In other words, is.increasing.on.y returns TRUE if the introduced function f(x,y) is increasing function of y on the considered y.bound (for any fixed x in x.bound); and it returns FALSE otherwise.
The goal of introducing function is.increasing.on.y in package FuzzyNumbers.Ext.2 is using in function f2apply.
Usage
is.increasing.on.y(fun, x.bound = c(-1, 1), y.bound = c(-1, 1), step = 0.01)
Arguments
fun |
a two-variable R function |
x.bound |
a vector with two real ordered elements which determine a bound on x-axis for checking the monotonic |
y.bound |
a vector with two real ordered elements which determine a bound on y-axis for checking the monotonic |
step |
a positive real-valued number which determine the increment of the considered sequence for checking the monotonic of the considered function. The default of |
Value
TRUE for two-variable function f(x,y) which is increasing toward y on y.bound (for any fixed x from x.bound); and otherwise FALSE
See Also
is.increasing, is.increasing.on.x
Examples
is.increasing.on.y(fun=function(x,y) 2*x+y, x.bound=c(0,2), y.bound=c(1,2), step=.2)
f = function(x,y) 5*x+y^2
is.increasing.on.y(f, x.bound=c(0,2), y.bound=c(0,2))

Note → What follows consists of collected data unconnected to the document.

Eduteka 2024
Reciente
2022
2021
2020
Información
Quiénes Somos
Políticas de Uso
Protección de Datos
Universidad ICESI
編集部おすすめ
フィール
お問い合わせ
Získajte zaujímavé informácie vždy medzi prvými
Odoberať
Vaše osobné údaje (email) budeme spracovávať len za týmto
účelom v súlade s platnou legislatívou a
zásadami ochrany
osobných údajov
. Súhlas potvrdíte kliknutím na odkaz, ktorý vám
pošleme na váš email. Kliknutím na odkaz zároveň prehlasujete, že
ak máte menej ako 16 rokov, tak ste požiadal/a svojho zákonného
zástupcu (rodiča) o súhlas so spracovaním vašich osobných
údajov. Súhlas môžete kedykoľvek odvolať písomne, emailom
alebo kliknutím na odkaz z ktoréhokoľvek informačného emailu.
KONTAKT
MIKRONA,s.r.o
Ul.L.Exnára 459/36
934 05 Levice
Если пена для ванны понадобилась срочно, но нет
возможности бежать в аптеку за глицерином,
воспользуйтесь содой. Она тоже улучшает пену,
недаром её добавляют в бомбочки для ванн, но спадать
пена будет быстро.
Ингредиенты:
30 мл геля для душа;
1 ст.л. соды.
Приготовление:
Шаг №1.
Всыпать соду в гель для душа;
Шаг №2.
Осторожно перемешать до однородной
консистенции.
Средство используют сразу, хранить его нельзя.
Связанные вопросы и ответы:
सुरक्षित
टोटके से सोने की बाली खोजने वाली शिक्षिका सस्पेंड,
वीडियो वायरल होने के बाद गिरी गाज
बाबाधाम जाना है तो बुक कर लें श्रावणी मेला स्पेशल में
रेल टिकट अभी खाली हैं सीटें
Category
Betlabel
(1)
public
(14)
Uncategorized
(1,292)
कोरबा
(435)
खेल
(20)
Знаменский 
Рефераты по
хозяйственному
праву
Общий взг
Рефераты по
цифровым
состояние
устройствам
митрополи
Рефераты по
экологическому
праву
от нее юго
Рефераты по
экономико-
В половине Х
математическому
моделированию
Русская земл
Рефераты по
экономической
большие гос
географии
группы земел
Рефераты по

is.increasing.on.y(f, x.bound=c(-2,2), y.bound=c(0,2))
is.increasing.on.y(f, x.bound=c(0,2), y.bound=c(-2,2))
H = function(x,y) pnorm(x)+y^2
is.increasing.on.x(H)
is.increasing.on.y(H)
is.increasing.on.y(H, x.bound=c(-3,3), y.bound=c(0,3))
## The function is currently defined as
function (fun, x.bound = c(-1, 1), y.bound = c(-1, 1), step = 0.01)
{
x = seq(x.bound[1], x.bound[2], by = step)
for (i in 1:length(x)) {
g = function(y) fun(x[i], y)
if (is.increasing(g, y.bound, step) == FALSE) {
return(FALSE)
}
}
return(TRUE)
}